Telegraph sez the recording seemed to come from the public gallery:
ysd,
Will you turn up the audio played during the “Democracy Now!” broadcast this morning and tell me what you think you hear in the background? There’s background noise. I wonder—although I said it was not made in the media center—if this noise is, in fact, the sound of reporters typing.
I would if I could, but I’m at work and can barely hear the recording at all over the noise here.
Ok. Thanks
I just finished listening to Manning’s statement in its entirety – just fascinating.
Kevin, if you don’t mind a little back-seat driving, I don’t think it’s productive to speculate about the locus of the leak. All that will do is help to identify the patriot (and what a pleasure it is to be able to use that word un-ironically) who enabled us to hear Manning in his own voice.
I think this document belongs to the same genre as Martin Luther King’s Letter from the Birmingham Jail. Not in a literary sense – Manning lacks King’s education and soaring rhetoric – but in the sense that it represents the testimony of a prisoner of conscience made during his imprisonment.
Some thoughts:
* It’s significant that Manning actively did research – especially on the State Department cables, whose ability to harm the U.S. he was initially uncertain of – and only distributed them after he realized that the bulk of them not only had a low classification, they had NO classification.
* In perhaps one of the most stunning understatements in the history of leaker-dom, Manning concludes his initial document submission to Wikileaks by saying “Have a good day.”
* He takes full responsibility for his actions and doesn’t try to say he was pressured by Wikileaks.

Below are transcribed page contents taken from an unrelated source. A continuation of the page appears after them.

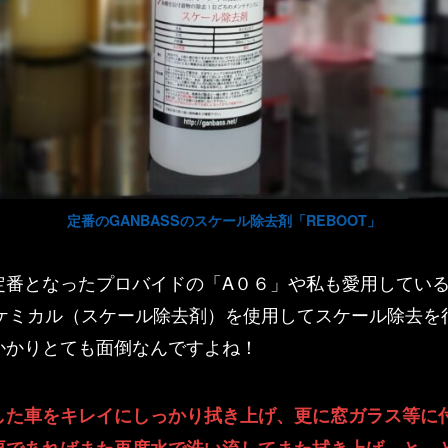
定番のGANBASSのスケール除去剤「REBOOT」
番となったプロバイドの「A０６」や私も愛用しているG
性ケミカル（スケール除去剤）を使用してスケール除去
かかりとても面倒なんですよね！
した車をキレイにしっかり拭き上げ、更に窓ガラス等に
要であればまた再度水で洗い流してまた拭き上げ…と、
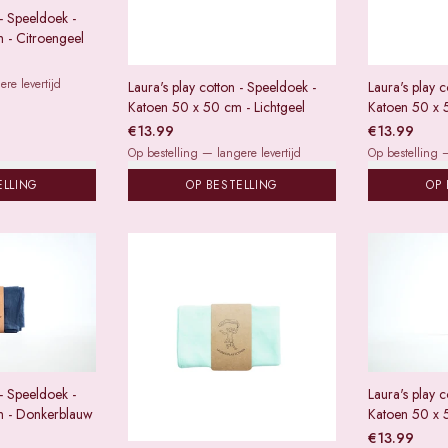
 - Speeldoek -
 - Citroengeel
re levertijd
Laura's play cotton - Speeldoek -
Laura's play c
Katoen 50 x 50 cm - Lichtgeel
Katoen 50 x 
€
13.99
€
13.99
Op bestelling — langere levertijd
Op bestelling —
ELLING
OP BESTELLING
OP 
 - Speeldoek -
Laura's play c
m - Donkerblauw
Katoen 50 x 
€
13.99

The first 10 or 15 minutes of his presentation are largely technical in nature and can be skipped over by anyone in a hurry. The sum and substance of his talk is to convincingly portray himself as a man of conscience who was disturbed by what he learned. Again, he wanted to strengthen the United States, not to harm it.
As far as I’m concerned, the man definitely deserves a Nobel Peace Prize. It would allow the Nobel committee to atone for its egregious Barack Obama mistake.
Finally, the audio quality is not that great, so I listened to it while scrolling through this version of the transcript of his remarks:
http://bit.ly/13tF4EZ
If you scroll to the bottom, you’ll see that an updated version of the transcript is available, but this is the one I read while listening to Manning, so it’s the one I’m posting here. Have a good day.
Heard from a member of our objective network media, aka establishment propaganda arm……
Thank heavens for journalists who actually work and think, like Kevin.